### LIST OF TASKS
• a. According to the article on France's GMO bill, which amendment sponsor's measure requires farmers to respect local ecosystems and non-GMO industries?
• b. From the article on France's GMO bill, output the stretch from "The measure, passed" through "before becoming law.".

### SUPPLIED TEXT
☆ ☆ ☆ ☆ ☆

Reuters, April 17 2008
France's upper house of parliament has passed a bill laying down conditions for the growth of crops using genetically modified organisms (GMO) after changing a key amendment aimed at limiting their cultivation.
The measure, passed by the upper house, or Senate, late on Wednesday, is a response to European Union demands that member states formulate laws on GMO use.
The bill has the backing of the ruling centre-right government and the main farmers' union, but has been fiercely criticised by campaigners opposed to the use of the technology.
It will return to the lower house of parliament, or National Assembly, in the second half of May before becoming law.
Under an amendment proposed by Communist deputy Andre Chassaigne to guard against contamination by GMO crops, the law makes it compulsory for farmers to 'respect agricultural structures, local ecosystems and non-GMO commercial and production industries.'
But a modification introduced in the Senate would leave it to a government-appointed High Council on Biotechnology to fix limits on what would constitute 'non-GMO' production for crop varieties, pending a ruling on the issue by the European Union.
Critics said the change would weaken the amendment but Greenpeace campaigner Arnaud Apoteker, an opponent of the bill, said the fact it had not been scrapped entirely was positive.
'We may have avoided the worst because ... the amendment was in danger and that was what we feared,' he said.
He said there was concern it could be further watered down when it returned to the National Assembly for a second reading.
As well as attracting condemnation from the left wing opposition, the GMO bill has caused deep divisions within the ranks of President Nicolas Sarkozy's centre-right government.
Junior Environment Minister Nathalie Kosciusko-Morizet, who favoured tighter restrictions, accused members of her own party and her own senior minister Jean-Louis Borloo of 'cowardice' over the issue.

☆ ☆ ☆ ☆ ☆

[Saved entries]
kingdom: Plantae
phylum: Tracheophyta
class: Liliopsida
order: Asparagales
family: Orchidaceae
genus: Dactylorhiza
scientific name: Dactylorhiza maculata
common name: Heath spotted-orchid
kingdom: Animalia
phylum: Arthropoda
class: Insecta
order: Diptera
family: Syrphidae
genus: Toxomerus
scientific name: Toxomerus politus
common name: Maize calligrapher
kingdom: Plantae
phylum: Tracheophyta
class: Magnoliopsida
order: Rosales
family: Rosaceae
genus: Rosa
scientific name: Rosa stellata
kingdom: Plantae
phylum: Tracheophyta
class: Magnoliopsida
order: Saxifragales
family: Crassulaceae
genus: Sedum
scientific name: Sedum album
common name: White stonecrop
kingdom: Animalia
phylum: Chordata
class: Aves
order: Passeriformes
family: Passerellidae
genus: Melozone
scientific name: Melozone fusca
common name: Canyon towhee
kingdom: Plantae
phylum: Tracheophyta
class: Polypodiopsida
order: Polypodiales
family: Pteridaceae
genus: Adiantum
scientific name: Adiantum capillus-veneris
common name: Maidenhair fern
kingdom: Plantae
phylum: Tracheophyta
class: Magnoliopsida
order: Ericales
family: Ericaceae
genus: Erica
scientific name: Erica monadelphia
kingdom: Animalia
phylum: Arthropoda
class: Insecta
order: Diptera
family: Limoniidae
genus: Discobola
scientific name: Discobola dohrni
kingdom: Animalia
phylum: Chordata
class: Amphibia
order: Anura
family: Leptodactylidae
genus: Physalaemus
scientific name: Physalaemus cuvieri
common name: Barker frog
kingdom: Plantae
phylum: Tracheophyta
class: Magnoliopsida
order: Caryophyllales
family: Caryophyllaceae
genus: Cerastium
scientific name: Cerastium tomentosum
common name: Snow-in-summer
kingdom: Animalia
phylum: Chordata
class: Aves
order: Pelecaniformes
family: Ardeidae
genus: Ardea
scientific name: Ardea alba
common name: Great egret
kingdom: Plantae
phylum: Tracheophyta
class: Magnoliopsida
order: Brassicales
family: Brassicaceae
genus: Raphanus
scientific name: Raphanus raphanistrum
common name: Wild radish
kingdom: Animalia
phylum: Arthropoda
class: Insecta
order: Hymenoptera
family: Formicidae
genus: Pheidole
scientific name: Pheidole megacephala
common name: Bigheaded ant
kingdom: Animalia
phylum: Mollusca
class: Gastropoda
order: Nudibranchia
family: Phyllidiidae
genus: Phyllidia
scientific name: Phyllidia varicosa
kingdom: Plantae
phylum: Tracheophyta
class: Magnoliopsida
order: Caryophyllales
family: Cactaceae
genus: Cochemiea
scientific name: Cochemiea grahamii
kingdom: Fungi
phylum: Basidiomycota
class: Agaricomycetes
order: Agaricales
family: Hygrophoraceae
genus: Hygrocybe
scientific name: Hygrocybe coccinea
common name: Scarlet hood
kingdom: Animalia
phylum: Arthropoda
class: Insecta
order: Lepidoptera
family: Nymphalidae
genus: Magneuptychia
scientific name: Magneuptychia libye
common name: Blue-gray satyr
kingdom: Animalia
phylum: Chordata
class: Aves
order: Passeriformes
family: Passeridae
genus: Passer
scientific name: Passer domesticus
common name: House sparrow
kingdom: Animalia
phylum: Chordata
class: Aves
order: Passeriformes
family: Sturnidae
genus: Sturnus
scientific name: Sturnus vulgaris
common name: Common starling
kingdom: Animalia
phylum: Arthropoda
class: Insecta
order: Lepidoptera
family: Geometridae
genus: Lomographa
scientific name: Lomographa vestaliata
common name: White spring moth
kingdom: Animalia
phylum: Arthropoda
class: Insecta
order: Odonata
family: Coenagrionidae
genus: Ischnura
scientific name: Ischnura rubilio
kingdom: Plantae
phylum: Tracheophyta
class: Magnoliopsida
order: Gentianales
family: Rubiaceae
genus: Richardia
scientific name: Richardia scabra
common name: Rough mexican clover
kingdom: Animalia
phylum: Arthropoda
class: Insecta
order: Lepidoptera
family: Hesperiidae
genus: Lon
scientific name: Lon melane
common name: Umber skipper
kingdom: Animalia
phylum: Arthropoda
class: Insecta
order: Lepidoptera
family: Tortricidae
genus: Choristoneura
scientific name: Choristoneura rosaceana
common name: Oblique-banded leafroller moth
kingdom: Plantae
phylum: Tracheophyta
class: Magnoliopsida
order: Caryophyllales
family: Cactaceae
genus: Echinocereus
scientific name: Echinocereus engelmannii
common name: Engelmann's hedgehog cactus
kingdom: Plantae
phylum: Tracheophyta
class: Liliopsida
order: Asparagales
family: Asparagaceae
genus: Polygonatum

☆ ☆ ☆ ☆ ☆

### SOLUTIONS FOR EACH TASK
• a. Communist deputy Andre Chassaigne.

• b.
The measure, passed by the upper house, or Senate, late on Wednesday, is a response to European Union demands that member states formulate laws on GMO use.
The bill has the backing of the ruling centre-right government and the main farmers' union, but has been fiercely criticised by campaigners opposed to the use of the technology.
It will return to the lower house of parliament, or National Assembly, in the second half of May before becoming law.